From Just Like Jesus
~ Max Lucado ~


I was stirred with the truth of these words when my aunt posted them on Facebook recently. There are aspects to this event that we can easily miss. In our religiosity, we can create a doctrine of men that has a form of godliness but denies the power of it. One of those aspects is in verse 4. Jesus stood up and laid aside His garments. He stood up and disrobed. He was naked before them. Exposed. He wrapped Himself in a towel that He would soon use to dry the feet He was about to wash, which meant with each individual, He would voluntarily expose Himself again, and again. A person is no more vulnerable than when they stand naked before another, except that they place themselves lower than the one before whom they stand. Jesus knelt, naked, before each one.

We often grin or giggle at Peters' bold outbursts and innocent resistance to the words of the Savior. But in our society and times we fail to recognize what Peter knew to be true in his society, in his day. When Jesus approached Peter, he was horrified that the Master would wash his feet. Today, we get a little embarrassed in a foot washing because we have been wearing our shoes all day and our feet might be a bit sweaty.
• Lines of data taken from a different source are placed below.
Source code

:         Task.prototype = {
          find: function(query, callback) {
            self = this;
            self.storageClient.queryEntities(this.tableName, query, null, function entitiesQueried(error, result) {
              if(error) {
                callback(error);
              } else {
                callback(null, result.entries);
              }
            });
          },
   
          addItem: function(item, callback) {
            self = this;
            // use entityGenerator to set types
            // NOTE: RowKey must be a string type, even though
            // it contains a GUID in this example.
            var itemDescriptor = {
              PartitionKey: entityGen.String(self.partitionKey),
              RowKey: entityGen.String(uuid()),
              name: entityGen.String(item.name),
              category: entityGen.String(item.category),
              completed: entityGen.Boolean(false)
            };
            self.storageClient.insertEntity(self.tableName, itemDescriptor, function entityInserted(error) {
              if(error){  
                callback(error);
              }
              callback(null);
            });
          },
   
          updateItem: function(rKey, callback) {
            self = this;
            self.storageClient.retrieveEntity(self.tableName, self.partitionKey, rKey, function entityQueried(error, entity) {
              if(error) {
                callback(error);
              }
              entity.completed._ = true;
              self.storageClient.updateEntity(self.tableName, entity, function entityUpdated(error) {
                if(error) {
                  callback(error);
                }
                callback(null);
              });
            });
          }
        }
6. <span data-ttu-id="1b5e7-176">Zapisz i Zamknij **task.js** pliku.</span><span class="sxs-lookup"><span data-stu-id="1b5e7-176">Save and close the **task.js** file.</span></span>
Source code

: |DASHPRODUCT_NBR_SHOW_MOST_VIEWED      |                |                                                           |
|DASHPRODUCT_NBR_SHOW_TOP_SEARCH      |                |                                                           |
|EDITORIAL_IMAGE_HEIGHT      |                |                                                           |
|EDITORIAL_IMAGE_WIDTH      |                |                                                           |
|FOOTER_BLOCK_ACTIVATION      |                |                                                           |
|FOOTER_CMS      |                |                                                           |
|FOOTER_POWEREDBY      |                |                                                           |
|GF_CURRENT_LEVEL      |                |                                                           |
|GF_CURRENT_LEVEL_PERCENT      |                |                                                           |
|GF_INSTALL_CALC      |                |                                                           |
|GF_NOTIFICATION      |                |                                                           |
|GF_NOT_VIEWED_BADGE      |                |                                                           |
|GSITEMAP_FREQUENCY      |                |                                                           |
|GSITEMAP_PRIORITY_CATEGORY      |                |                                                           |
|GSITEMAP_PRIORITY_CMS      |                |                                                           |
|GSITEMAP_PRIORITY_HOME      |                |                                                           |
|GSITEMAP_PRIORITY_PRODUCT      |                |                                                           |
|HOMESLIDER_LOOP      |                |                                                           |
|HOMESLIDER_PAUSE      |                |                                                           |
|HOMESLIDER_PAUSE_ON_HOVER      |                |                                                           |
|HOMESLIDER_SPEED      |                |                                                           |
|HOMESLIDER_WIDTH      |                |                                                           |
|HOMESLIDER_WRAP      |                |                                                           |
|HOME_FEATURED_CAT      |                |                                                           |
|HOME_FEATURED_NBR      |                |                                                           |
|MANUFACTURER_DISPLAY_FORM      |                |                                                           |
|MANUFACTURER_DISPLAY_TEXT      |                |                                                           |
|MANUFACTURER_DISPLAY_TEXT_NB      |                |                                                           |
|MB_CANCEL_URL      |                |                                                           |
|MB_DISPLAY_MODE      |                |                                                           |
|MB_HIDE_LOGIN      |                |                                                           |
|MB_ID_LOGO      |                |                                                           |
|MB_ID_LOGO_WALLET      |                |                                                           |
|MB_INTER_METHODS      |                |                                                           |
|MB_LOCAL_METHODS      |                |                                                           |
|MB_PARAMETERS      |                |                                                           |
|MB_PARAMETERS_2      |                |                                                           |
In Peters' day, it was not sweat, but dirt, animal dung and the like that soiled their feet. Typically, foot washing was done by the lowliest servant in the house. It would be like scrubbing a port-a-potty, by hand, today. Probably Peter was so resistant because he knew he or one of the others should have thought to wash the others feet, before the meal. It was now after the meal and the Master had eaten and should have been able to relax, but no one was concerned about the filth on His feet, the feet of their friends or their own. It was a disgusting task, something Peter most likely did not want the One that he loved and respected, to do for him. Rather, it is possible that he had a bit of heartache due to his own failure.

How often will we come into communion with one another, ignoring the filth so easily seen on our feet and pretending that the foul smell doesn't intermingle with the fragrance of grace, because we don't want to humble ourselves and be exposed before those we profess to love? 

As the chapter continues, we find that Jesus, having full knowledge that Judas would betray Him that night, washed his feet, just as He did Peter, James and John. This is where the words of Max Lucado struck me. "...touching the grimy parts of people...washing away their unkindnesses with kindness". Jesus would never be more vulnerable to His enemy than He was at the moment that He knelt, naked and exposed, before Judas. (It may even be that someone might dare to die for a good person. But God has shown us how much he loves us in that while we were still sinners, Christ died for us.)

Today, in our culture, it seems that foot washing has become a thing to do in church. I agree, it is a thing to do in the church. It is appropriate to become vulnerable before one another, fully exposing ourselves, as we kneel to wash away the muck and mire from the feet of the brethren. Not afraid to get our own hands dirty so that another might be free of the excrement that their walk through this world has left. That excrement looks like unkindness, a cross word, a greeting rebuffed, a sarcastic remark. It has the unkind scent of hostility and betrayal with no known cause. A brother will no more want you to touch the unkindnesses on him than you will desire to touch it. But if your kindness is a desire to love for freedoms' sake, he will accept the kindness of your washing touch and not take advantage of your nakedness. Occasionally, you will encounter a Judas, who will disdain your exposure and offer you up as a sacrifice. But don't let that stop you from washing away anothers' unkindnesses with your kindness.

Jesus didn't wash the feet of every one. He only washed the feet of those who walked in the way with Him, as an example, with an encouragement, to do the same for one another. Foot washing is an act of love to those who will falter and fail. It is an expression of love that will strengthen them to rise again and continue the journey.